[Document segment — start]

Tuesday, April 15, 2008

MixLine Tip: Save My Snare!

- MixLine, Kevin Becka

A badly recorded snare can often be helped by duplicating it and then treating the duplicates as separately processed members of the same "club." For starters, duplicate your track, either by multing it to a second channel on your console or physically duplicating it in your DAW. One of these dupes will be optimized for punch, while the other will be used to add snap. Alone, they will not have what it takes to flavor your drum mix, but that's the point - it's the combination that will work.

[Document segment — finish]

Request 1: Summarize the snare recording tip in two sentences.

[Records shown — start]

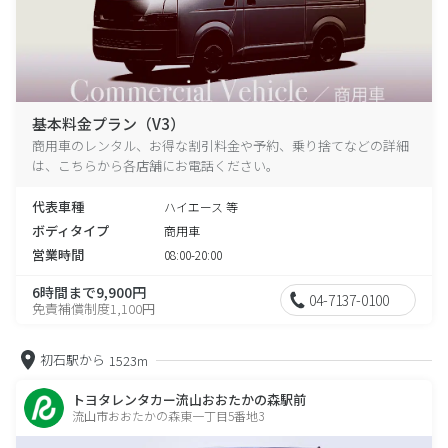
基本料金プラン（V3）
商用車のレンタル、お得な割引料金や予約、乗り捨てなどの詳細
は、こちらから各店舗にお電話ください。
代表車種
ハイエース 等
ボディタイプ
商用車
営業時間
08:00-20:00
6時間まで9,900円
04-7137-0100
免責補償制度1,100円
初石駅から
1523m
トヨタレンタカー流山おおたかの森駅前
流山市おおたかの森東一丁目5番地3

[Records shown — finish]
[Records shown — start]

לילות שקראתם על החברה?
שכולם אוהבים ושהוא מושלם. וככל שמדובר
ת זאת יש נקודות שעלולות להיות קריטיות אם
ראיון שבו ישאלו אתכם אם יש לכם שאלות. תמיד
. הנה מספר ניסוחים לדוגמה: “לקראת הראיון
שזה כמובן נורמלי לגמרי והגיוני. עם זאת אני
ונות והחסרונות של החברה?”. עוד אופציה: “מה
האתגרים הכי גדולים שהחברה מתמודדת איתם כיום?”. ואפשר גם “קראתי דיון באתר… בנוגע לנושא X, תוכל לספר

[Records shown — finish]
[Records shown — start]

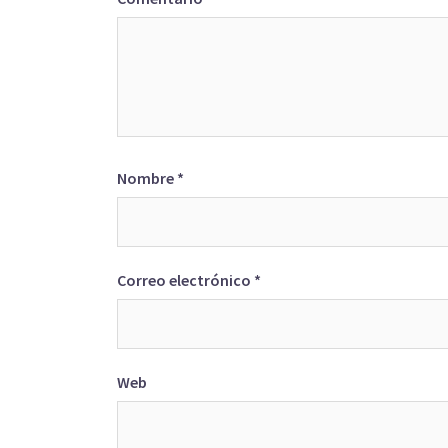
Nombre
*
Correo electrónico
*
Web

[Records shown — finish]

Request 2: In the listing, copy the part that opens with the line containing "基本料金プラン（V3）" and closes with the line containing "流山市おおたかの森東一丁目5番地3", both lines included.

Your solution 1: A poorly recorded snare can often be improved by duplicating the track, either by multing it to a second console channel or by copying it in a DAW, and then processing each copy separately. One copy is optimized for punch and the other adds snap; neither works well alone, but together they improve the drum mix.

Your solution 2:
基本料金プラン（V3）
商用車のレンタル、お得な割引料金や予約、乗り捨てなどの詳細
は、こちらから各店舗にお電話ください。
代表車種
ハイエース 等
ボディタイプ
商用車
営業時間
08:00-20:00
6時間まで9,900円
04-7137-0100
免責補償制度1,100円
初石駅から
1523m
トヨタレンタカー流山おおたかの森駅前
流山市おおたかの森東一丁目5番地3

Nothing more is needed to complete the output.